Przygotowanie trzech imitacji jętek majowych zajęło profesjonalistom około 50 minut. W tym czasie obserwatorzy bacznie przyglądali się sposobom mocowania ogonka i nawijania jeżynki. Po zakończeniu, do imadeł profesjonalistów zasiedli sympatycy. Była to dobra okazja, by przekonać się, że własnoręczne wykonanie sztucznej muchy jest bardzo proste. Korzystając z rad doświadczonych wykonawców, nasi goście wykonali swoje muszki – imitacje pijawki.
Na sam koniec, tytułem żartu oraz w celu sprawdzenia kreatywności naszych krętaczy, rozpoczęliśmy kategorię „King Size”, w której zawodnicy mieli za zadanie wykonać jak największą sztuczną muchę. Zmagania były tym ciekawsze, że nagrodą była sponsorowana przez Macieja Maksimowicza butelka przedniej szkockiej whisky.
W kategorii Profesjonalista zwyciężył Jędrzej Grygoruk. Zdobył on tytuł Mistrza Krętaczy 2010. Wykonane przez Jędrzeja jętki zdobyły największe uznanie Jury. Drugie miejsce i tytuł Pierwszego Vicemistrza Krętaczy 2010 zdobył Tomasz Gołembiowski. Trzecie miejsce i tytuł Drugiego Vicemistrza Krętaczy 2010 zdobyłPaweł Fiedorczuk.

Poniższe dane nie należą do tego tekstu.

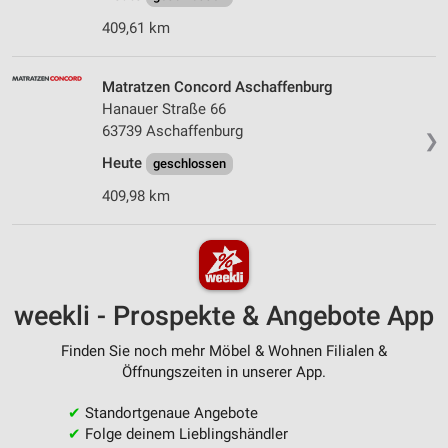
409,61 km
Matratzen Concord Aschaffenburg
Hanauer Straße 66
63739 Aschaffenburg
❯
Heute
geschlossen
409,98 km
weekli - Prospekte & Angebote App
Finden Sie noch mehr Möbel & Wohnen Filialen &
Öffnungszeiten in unserer App.
✔
Standortgenaue Angebote
✔
Folge deinem Lieblingshändler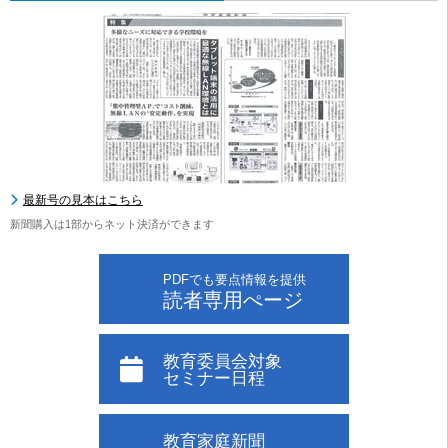
最新号の見本はこちら
新聞購入は1部からネット決済ができます
PDFでも要点情報を提供
読者専用ぺージ
教育委員会対象
セミナー日程
教育家庭新聞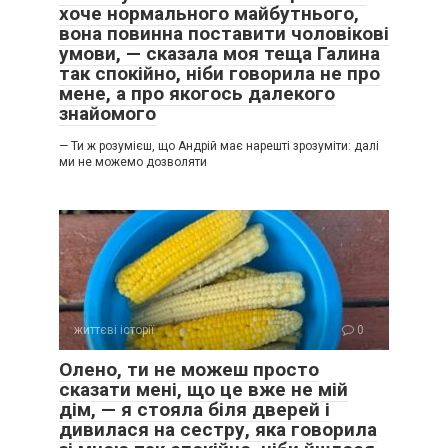
хоче нормального майбутнього,
вона повинна поставити чоловікові
умови, — сказала моя теща Галина
так спокійно, ніби говорила не про
мене, а про якогось далекого
знайомого
— Ти ж розумієш, що Андрій має нарешті зрозуміти: далі
ми не можемо дозволяти
життєві історії
0
Олено, ти не можеш просто
сказати мені, що це вже не мій
дім, — я стояла біля дверей і
дивилася на сестру, яка говорила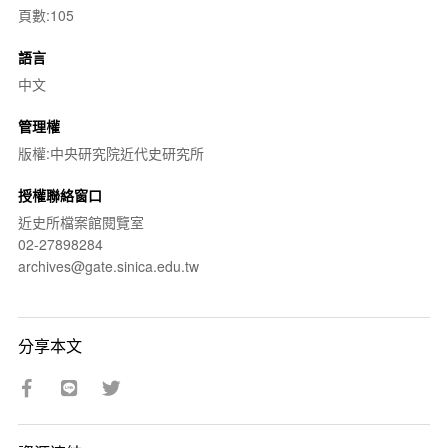
頁數:105
語言
中文
管理權
版權:中央研究院近代史研究所
授權聯絡窗口
近史所檔案館閱覽室
02-27898284
archives@gate.sinica.edu.tw
分享本文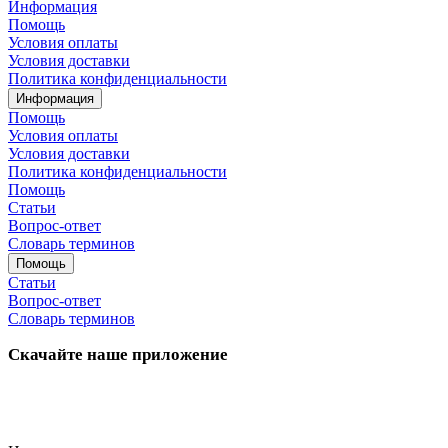
Информация
Помощь
Условия оплаты
Условия доставки
Политика конфиденциальности
Информация
Помощь
Условия оплаты
Условия доставки
Политика конфиденциальности
Помощь
Статьи
Вопрос-ответ
Словарь терминов
Помощь
Статьи
Вопрос-ответ
Словарь терминов
Скачайте наше приложение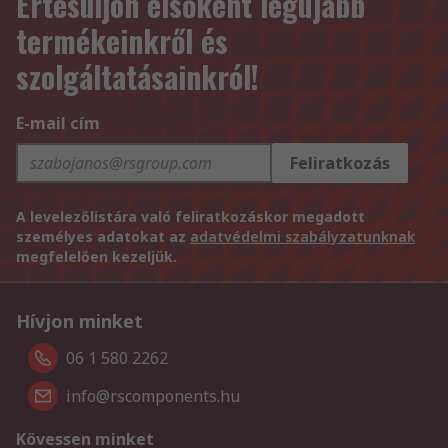
Értesüljön elsőként legújabb
termékeinkről és
szolgáltatásainkról!
E-mail cím
Feliratkozás
A levelezőlistára való feliratkozáskor megadott
személyes adatokat az
adatvédelmi szabályzatunknak
megfelelően kezeljük.
Hívjon minket
06 1 580 2262
info@rscomponents.hu
Kövessen minket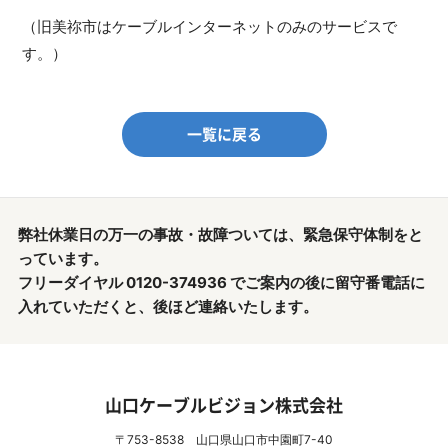
（旧美祢市はケーブルインターネットのみのサービスで
す。）
一覧に戻る
弊社休業日の万一の事故・故障ついては、緊急保守体制をと
っています。
フリーダイヤル 0120-374936 でご案内の後に留守番電話に
入れていただくと、後ほど連絡いたします。
山口ケーブルビジョン株式会社
〒753-8538 山口県山口市中園町7-40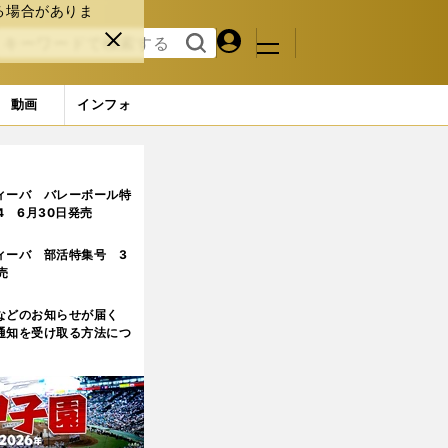
る場合がありま
マイペ
閉じ
検索
メニュ
ー
る
す
ジ
る
動画
インフォ
ィーバ バレーボール特
.4 6月30日発売
ィーバ 部活特集号 3
売
などのお知らせが届く
通知を受け取る方法につ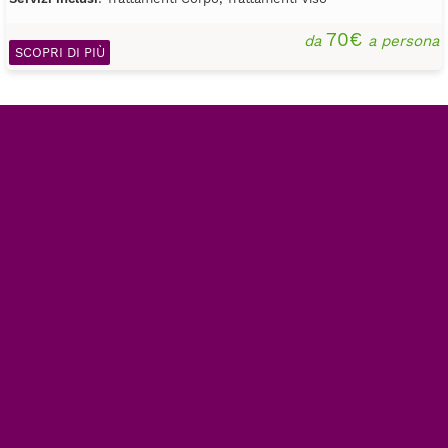
70€
da
a persona
SCOPRI DI PIÙ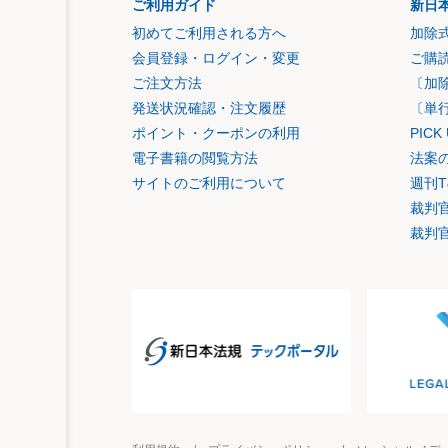
ご利用ガイド
新日
初めてご利用される方へ
加除
会員登録・ログイン・変更
ご購
ご注文方法
〔加
発送状況確認・注文履歴
〔単
ポイント・クーポンの利用
PIC
電子書籍の閲覧方法
法案
サイトのご利用について
週刊T
裁判
裁判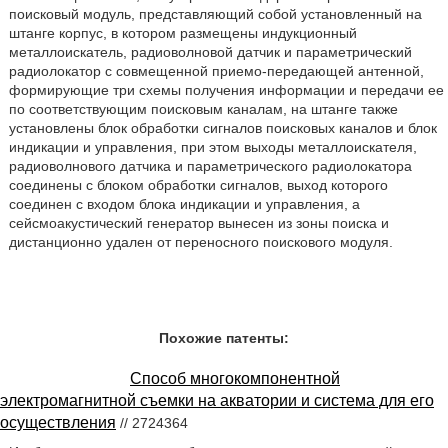
поисковый модуль, представляющий собой установленный на
штанге корпус, в котором размещены индукционный
металлоискатель, радиоволновой датчик и параметрический
радиолокатор с совмещенной приемо-передающей антенной,
формирующие три схемы получения информации и передачи ее
по соответствующим поисковым каналам, на штанге также
установлены блок обработки сигналов поисковых каналов и блок
индикации и управления, при этом выходы металлоискателя,
радиоволнового датчика и параметрического радиолокатора
соединены с блоком обработки сигналов, выход которого
соединен с входом блока индикации и управления, а
сейсмоакустический генератор вынесен из зоны поиска и
дистанционно удален от переносного поискового модуля.
Похожие патенты:
Способ многокомпонентной
электромагнитной съемки на акватории и система для его
осуществления
// 2724364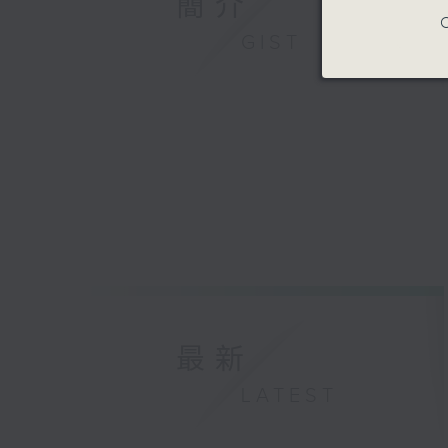
簡介
C
GIST
最新
LATEST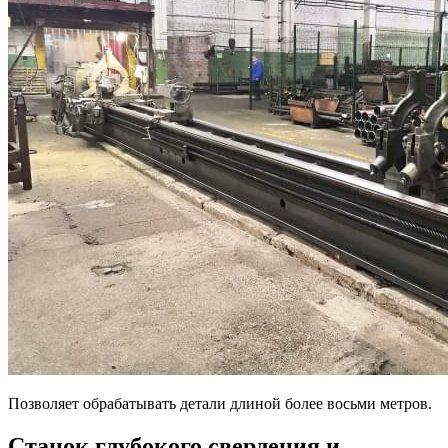
Позволяет обрабатывать детали длиной более восьми метров.
Станок глубокого сверления и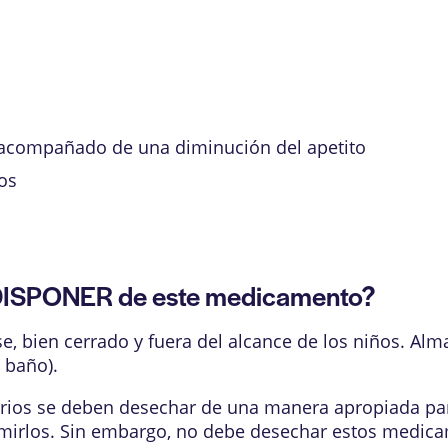
 acompañado de una diminución del apetito
jos
SPONER de este medicamento?
 bien cerrado y fuera del alcance de los niños. Alm
 baño).
ios se deben desechar de una manera apropiada para
irlos. Sin embargo, no debe desechar estos medicame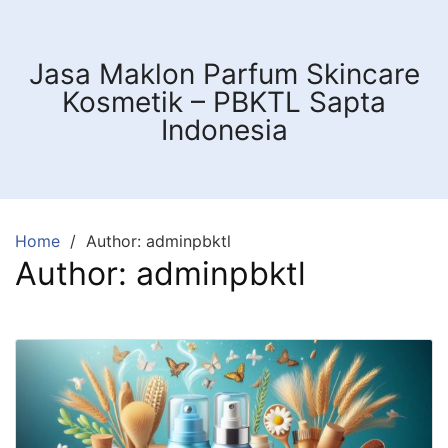
Skip
to
content
Jasa Maklon Parfum Skincare
Kosmetik – PBKTL Sapta
Indonesia
Home
Author: adminpbktl
Author:
adminpbktl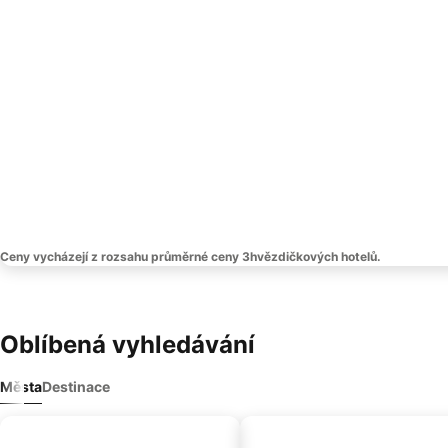
Ceny vycházejí z rozsahu průměrné ceny 3hvězdičkových hotelů.
Oblíbená vyhledávání
Města
Destinace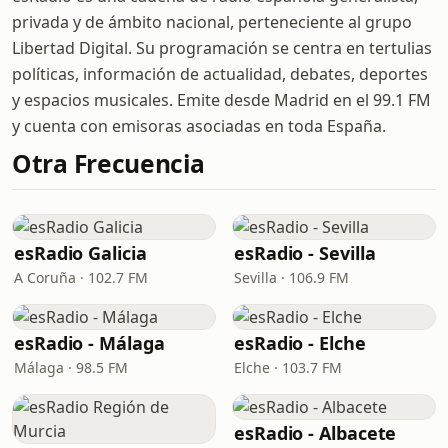
privada y de ámbito nacional, perteneciente al grupo
Libertad Digital. Su programación se centra en tertulias
políticas, información de actualidad, debates, deportes
y espacios musicales. Emite desde Madrid en el 99.1 FM
y cuenta con emisoras asociadas en toda España.
Otra Frecuencia
esRadio Galicia
esRadio - Sevilla
A Coruña · 102.7 FM
Sevilla · 106.9 FM
esRadio - Málaga
esRadio - Elche
Málaga · 98.5 FM
Elche · 103.7 FM
esRadio - Albacete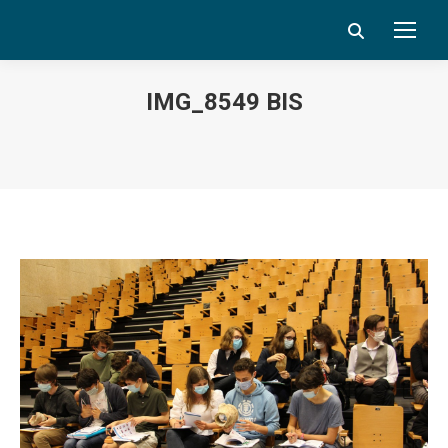
Search:
IMG_8549 BIS
Vous êtes ici :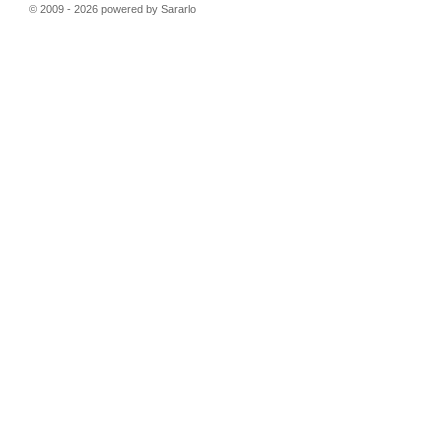
© 2009 - 2026 powered by Sararlo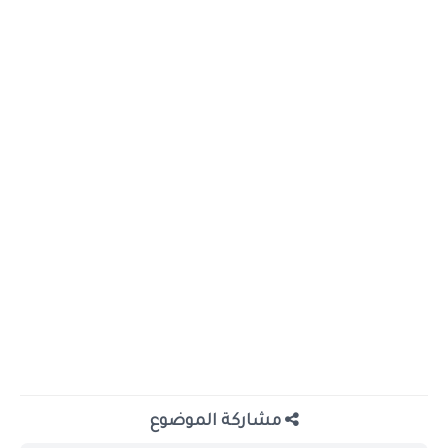
مشاركة الموضوع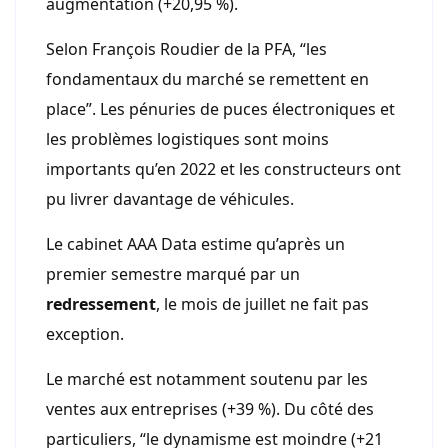
augmentation (+20,95 %).
Selon François Roudier de la PFA, “les
fondamentaux du marché se remettent en
place”. Les pénuries de puces électroniques et
les problèmes logistiques sont moins
importants qu’en 2022 et les constructeurs ont
pu livrer davantage de véhicules.
Le cabinet AAA Data estime qu’après un
premier semestre marqué par un
redressement
, le mois de juillet ne fait pas
exception.
Le marché est notamment soutenu par les
ventes aux entreprises (+39 %). Du côté des
particuliers, “le dynamisme est moindre (+21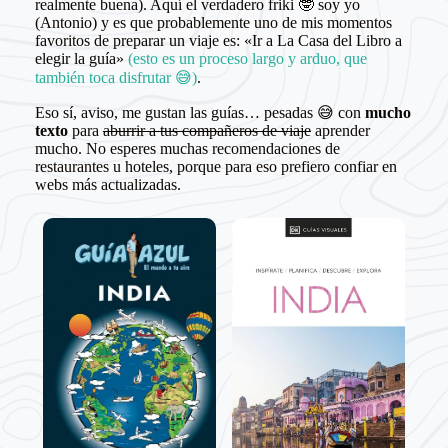
realmente buena). Aquí el verdadero friki 🤓 soy yo
(Antonio) y es que probablemente uno de mis momentos
favoritos de preparar un viaje es: «Ir a La Casa del Libro a
elegir la guía»
(esto es un proceso largo y arduo, que
también toca disfrutar 😅)
.
Eso sí, aviso, me gustan las guías… pesadas 😅 con
mucho
texto
para
aburrir a tus compañeros de viaje
aprender
mucho. No esperes muchas recomendaciones de
restaurantes u hoteles, porque para eso prefiero confiar en
webs más actualizadas.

W kategorii Sympatyk, tytuł Mistrzunia Krętaczy zdobył Mateusz Supronowicz. Tytuł Vicemistrzunia Krętaczy zdobył Piotr Żeruń, a tytuł Drugiego Vicemistrzunia Krętaczy zdobył Hubert Puziuk. Trzeba jednak stwierdzić, że muchy wykonane przez sympatyków były profesjonalnymi imitacjami, które każdy puszkarz chciałby mieć w swoim pudełku, a niejeden pstrąg w nożyczkach.